A user can request a new OpenShift environment and they get it in seconds and then the chatbot provides some links that will redirect the users to the OpenShift console. What's also great is we can post notifications that will be automatically visible to all the users connected to the OpenShift console. So, that’s very useful.

User experience

In terms of the resulting end-user experience, if the business wants to start a new innovation team to work on creative ideas, it can draw on a range of Société Générale employees or third-party experts and hook these individuals into the platform through a range of secure identities. Once the user is authenticated, they will be able to create new collaboration workspaces and work with their team colleagues and access a range of plugins to develop new products on potentially multiple workspaces simultaneously, Lachance elaborates:

The developers don't need to have extended privileges anymore on their laptops or increased security. The code is hosted exactly where we want it to be. So, it can be easier to comply with international regulations. If you have to pinpoint the code in some specific parts of the world, this kind of product is a great helper. It's very efficient. In fact, onboarding new members into a development team can be done in minutes, not weeks.
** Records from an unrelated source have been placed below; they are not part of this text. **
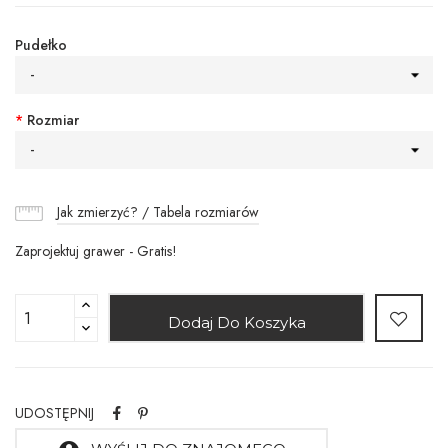
Pudełko
-
*
Rozmiar
-
Jak zmierzyć? / Tabela rozmiarów
Zaprojektuj grawer - Gratis!
Dodaj Do Koszyka
UDOSTĘPNIJ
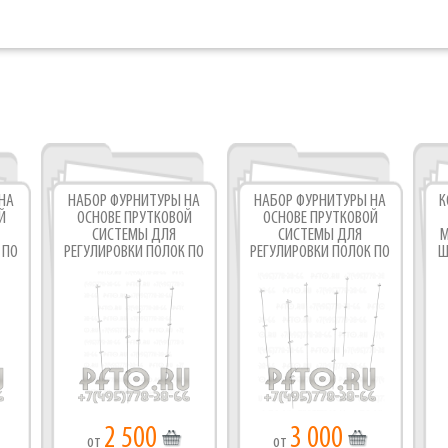
Фабрика торгового оборудования
НА
НАБОР ФУРНИТУРЫ НА
НАБОР ФУРНИТУРЫ НА
К
Й
ОСНОВЕ ПРУТКОВОЙ
ОСНОВЕ ПРУТКОВОЙ
СИСТЕМЫ ДЛЯ
СИСТЕМЫ ДЛЯ
М
 ПО
РЕГУЛИРОВКИ ПОЛОК ПО
РЕГУЛИРОВКИ ПОЛОК ПО
Ш
 V-
ВЫСОТЕ В ПРИЛАВКАХ
ВЫСОТЕ В ПРИЛАВКАХ
V-7
2 500
3 000
от
от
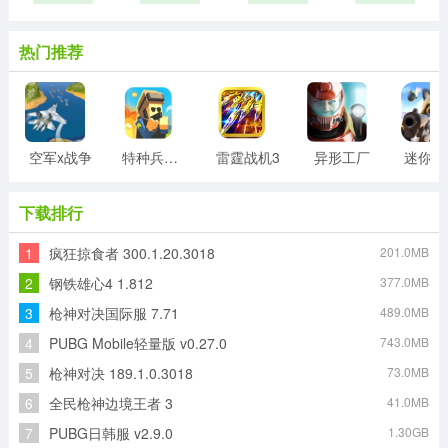
热门推荐
空军x战争
特种兵王游戏
雷霆战机3
异形工厂
迷
下载排行
1
疯狂掠食者 300.1.20.3018
201.0MB
2
钢铁雄心4 1.812
377.0MB
3
枪神对决国际服 7.71
489.0MB
4
PUBG Mobile轻量版 v0.27.0
743.0MB
5
枪神对决 189.1.0.3018
73.0MB
6
全民枪神边境王者 3
41.0MB
7
PUBG日韩服 v2.9.0
1.30GB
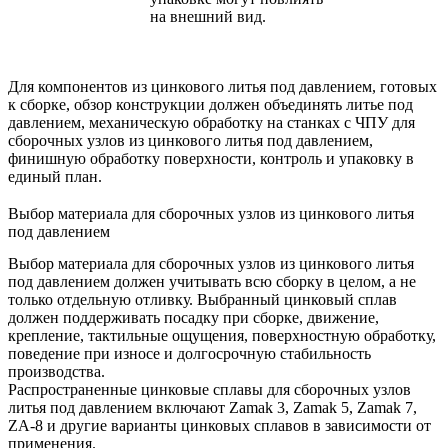
на внешний вид.
Для компонентов из цинкового литья под давлением, готовых
к сборке, обзор конструкции должен объединять литье под
давлением,
механическую обработку на станках с ЧПУ для
сборочных узлов из цинкового литья под давлением
,
финишную обработку поверхности, контроль и упаковку в
единый план.
Выбор материала для сборочных узлов из цинкового литья
под давлением
Выбор материала для сборочных узлов из цинкового литья
под давлением должен учитывать всю сборку в целом, а не
только отдельную отливку. Выбранный цинковый сплав
должен поддерживать посадку при сборке, движение,
крепление, тактильные ощущения, поверхностную обработку,
поведение при износе и долгосрочную стабильность
производства.
Распространенные
цинковые сплавы для сборочных узлов
литья под давлением
включают Zamak 3, Zamak 5, Zamak 7,
ZA-8 и другие варианты цинковых сплавов в зависимости от
применения.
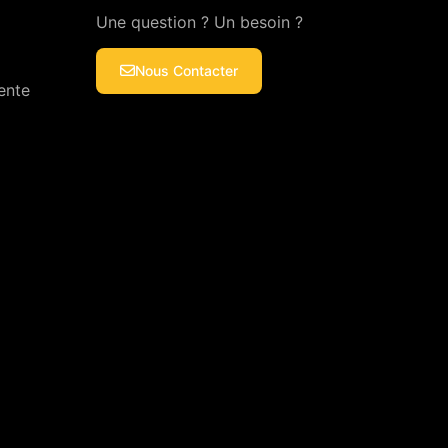
Une question ? Un besoin ?
Nous Contacter
ente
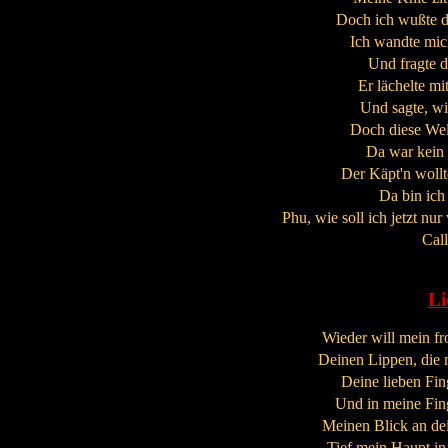
Doch ich wußte da
Ich wandte mic
Und fragte d
Er lächelte mi
Und sagte, wi
Doch diese Wel
Da war kein 
Der Käpt'n wollt
Da bin ich
Phu, wie soll ich jetzt nu
Cal
Li
Wieder will mein f
Deinen Lippen, die 
Deine lieben Fing
Und in meine Fing
Meinen Blick an dei
Tief mein Haupt in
Lachance cites a couple of other big benefits of Société Générale’s Cloud Development Platform. His team has configured the platform to shut down automatically if a workspace is left unused. This automatic scaling down helps reduce the overall costs of provisioning and helps reduce the carbon footprint of the developer environment. The team has plans to open-source the platform, including the chatbot-based user experience and all workflows.

He concludes by arguing that there several reasons for other digital leaders to be positive about Red Hat OpenShift Dev Spaces:

What we really like about the product is the simplicity and the security. Everything runs in the cloud. It doesn't have to be in the public cloud; it can also be on premises in our private cloud because we had a choice to deploy the product there. So, there’s no more hassle in deploying and maintaining the various developer tools on the laptop fleet. It's good for developers, but it can also help companies to reach their objective in reducing their carbon footprint.